SUPPLIED MATERIAL START

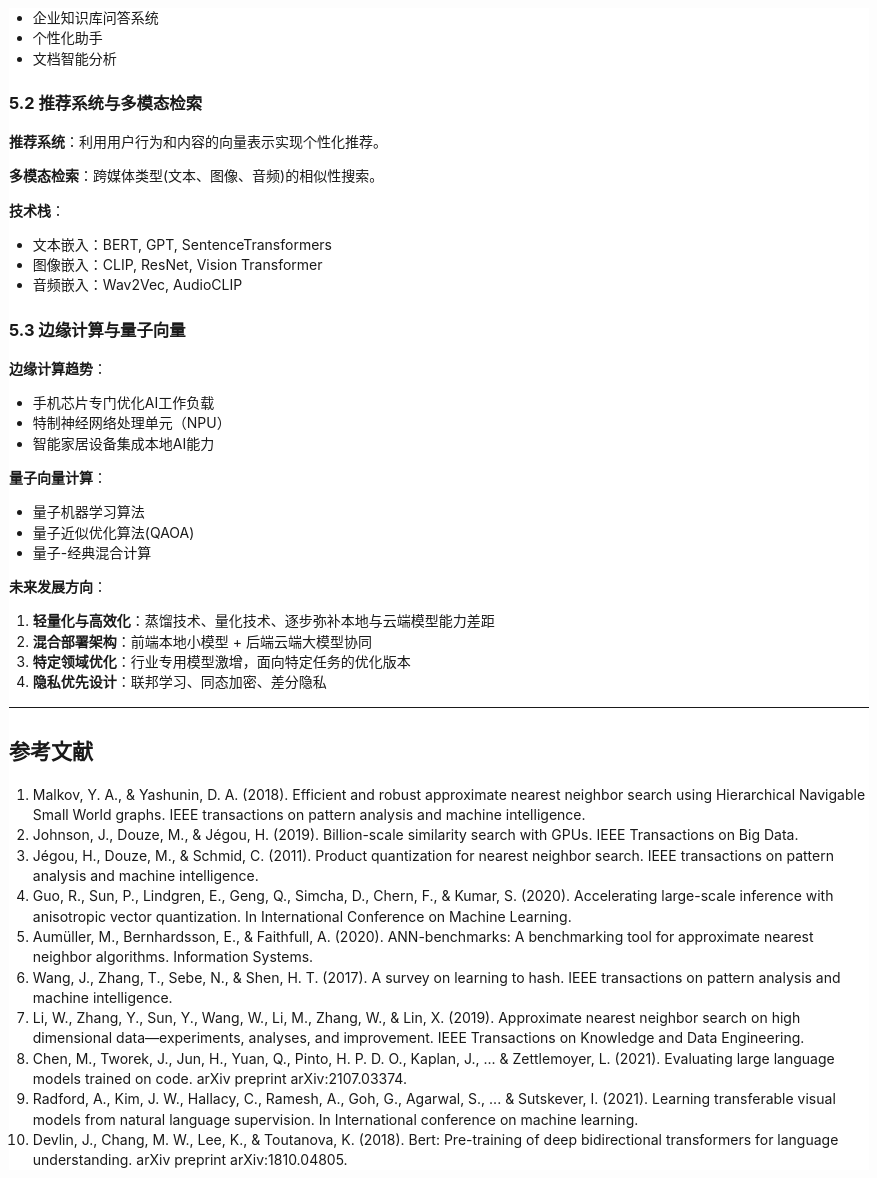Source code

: - 企业知识库问答系统
- 个性化助手
- 文档智能分析

### 5.2 推荐系统与多模态检索

**推荐系统**：利用用户行为和内容的向量表示实现个性化推荐。

**多模态检索**：跨媒体类型(文本、图像、音频)的相似性搜索。

**技术栈**：

- 文本嵌入：BERT, GPT, SentenceTransformers
- 图像嵌入：CLIP, ResNet, Vision Transformer
- 音频嵌入：Wav2Vec, AudioCLIP

### 5.3 边缘计算与量子向量

**边缘计算趋势**：

- 手机芯片专门优化AI工作负载
- 特制神经网络处理单元（NPU）
- 智能家居设备集成本地AI能力

**量子向量计算**：

- 量子机器学习算法
- 量子近似优化算法(QAOA)
- 量子-经典混合计算

**未来发展方向**：

1. **轻量化与高效化**：蒸馏技术、量化技术、逐步弥补本地与云端模型能力差距
2. **混合部署架构**：前端本地小模型 + 后端云端大模型协同
3. **特定领域优化**：行业专用模型激增，面向特定任务的优化版本
4. **隐私优先设计**：联邦学习、同态加密、差分隐私

---

## 参考文献

1. Malkov, Y. A., & Yashunin, D. A. (2018). Efficient and robust approximate nearest neighbor search using Hierarchical Navigable Small World graphs. IEEE transactions on pattern analysis and machine intelligence.
2. Johnson, J., Douze, M., & Jégou, H. (2019). Billion-scale similarity search with GPUs. IEEE Transactions on Big Data.
3. Jégou, H., Douze, M., & Schmid, C. (2011). Product quantization for nearest neighbor search. IEEE transactions on pattern analysis and machine intelligence.
4. Guo, R., Sun, P., Lindgren, E., Geng, Q., Simcha, D., Chern, F., & Kumar, S. (2020). Accelerating large-scale inference with anisotropic vector quantization. In International Conference on Machine Learning.
5. Aumüller, M., Bernhardsson, E., & Faithfull, A. (2020). ANN-benchmarks: A benchmarking tool for approximate nearest neighbor algorithms. Information Systems.
6. Wang, J., Zhang, T., Sebe, N., & Shen, H. T. (2017). A survey on learning to hash. IEEE transactions on pattern analysis and machine intelligence.
7. Li, W., Zhang, Y., Sun, Y., Wang, W., Li, M., Zhang, W., & Lin, X. (2019). Approximate nearest neighbor search on high dimensional data—experiments, analyses, and improvement. IEEE Transactions on Knowledge and Data Engineering.
8. Chen, M., Tworek, J., Jun, H., Yuan, Q., Pinto, H. P. D. O., Kaplan, J., ... & Zettlemoyer, L. (2021). Evaluating large language models trained on code. arXiv preprint arXiv:2107.03374.
9. Radford, A., Kim, J. W., Hallacy, C., Ramesh, A., Goh, G., Agarwal, S., ... & Sutskever, I. (2021). Learning transferable visual models from natural language supervision. In International conference on machine learning.
10. Devlin, J., Chang, M. W., Lee, K., & Toutanova, K. (2018). Bert: Pre-training of deep bidirectional transformers for language understanding. arXiv preprint arXiv:1810.04805.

SUPPLIED MATERIAL END

● **PROBLEM REQUIREMENTS**
Turn the lines starting with the line that contains "1. Malkov, Y." and going on through the line that contains "2. Johnson, J., Douze, M., &" into a JSON list of strings, one string per line, with blank lines left out.

● **RESPONSE TO THIS TASK**
[
  "1. Malkov, Y. A., & Yashunin, D. A. (2018). Efficient and robust approximate nearest neighbor search using Hierarchical Navigable Small World graphs. IEEE transactions on pattern analysis and machine intelligence.",
  "2. Johnson, J., Douze, M., & Jégou, H. (2019). Billion-scale similarity search with GPUs. IEEE Transactions on Big Data."
]